Take the case of an inmate in Maryland who was on trial for ordering a murder. While in prison, he allegedly used a cell phone to order another murder of a witness who could affect the outcome of the case.
Cell phones and other tech devices have become so small that they are easy to smuggle -- and they have been finding their ways into prisons by the thousands. In the Maryland case, corrections officers subsequently found cell phones in five prison cells.
Battling these types of threats has become that much more challenging, and is in need of technology to help do it. Cell phone jammer technology exists, but except in specific short-term high-priority circumstances, is banned on United States soil. That's where Cell Hound comes in.
Cell Hound is a technology created by ITT that sniffs out cellular phones. Instead of making them inoperable, as jamming would do, Cell Hound determines where the cell phones are located, so guards can confiscate them.

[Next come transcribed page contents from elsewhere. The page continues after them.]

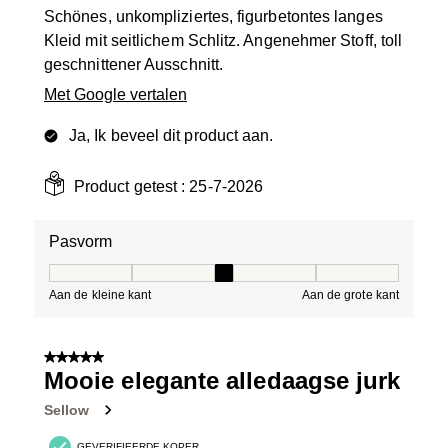
Schönes, unkompliziertes, figurbetontes langes
Kleid mit seitlichem Schlitz. Angenehmer Stoff, toll
geschnittener Ausschnitt.
Met Google vertalen
Ja, Ik beveel dit product aan.
Product getest :
25-7-2026
Pasvorm
Pasvorm, 3 van 5, waarbij 1 gelijk is aan Aan de kleine 
Aan de kleine kant
Aan de grote kant
5 van 5 sterren.
Mooie elegante alledaagse jurk
Sellow
GEVERIFIEERDE KOPER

The ITT division responsible for Cell Hound also makes jammers and does a lot of work for the federal intelligence community. So it was only natural that when the Office of Technology at the Federal Bureau of Prisons approached ITT for a way to deal with cell phones in prisons that the company would be intrigued by the idea.
According to Terry Bittner, director of Security Products for ITT, the company didn't have a direct solution and had no experience working with corrections officers at the time. But together with the FBI, they held a test of a technology that they thought would do the trick.
Mr. Bittner saw a potential market for a device that could sniff out cell phones, so the company paid for the development of Cell Hound and kept the rights, instead of asking for government money to develop it.
With Cell Hound, the company places a series of special receivers within the reception area of the cell phones, then uses the characteristics of the radio waves emitted by the cell phones to create a picture of where the phones are located. This picture, says Mr. Bittner, can locate the phone within 3 feet.
Prison officials can locate the phones more quickly and precisely -- and they don't need as many staff members to do the search and seizures, because they have that more accurate picture of where the phones are.
Mr. Bittner says there are other intangible benefits of finding the cell phones, because where you find cell phones in prison, you often find other contraband, such as drugs and weapons. In essence, the cell phones are part of a business that is being conducted behind bars, and if the corrections staff can find the contraband, it can shut those businesses down.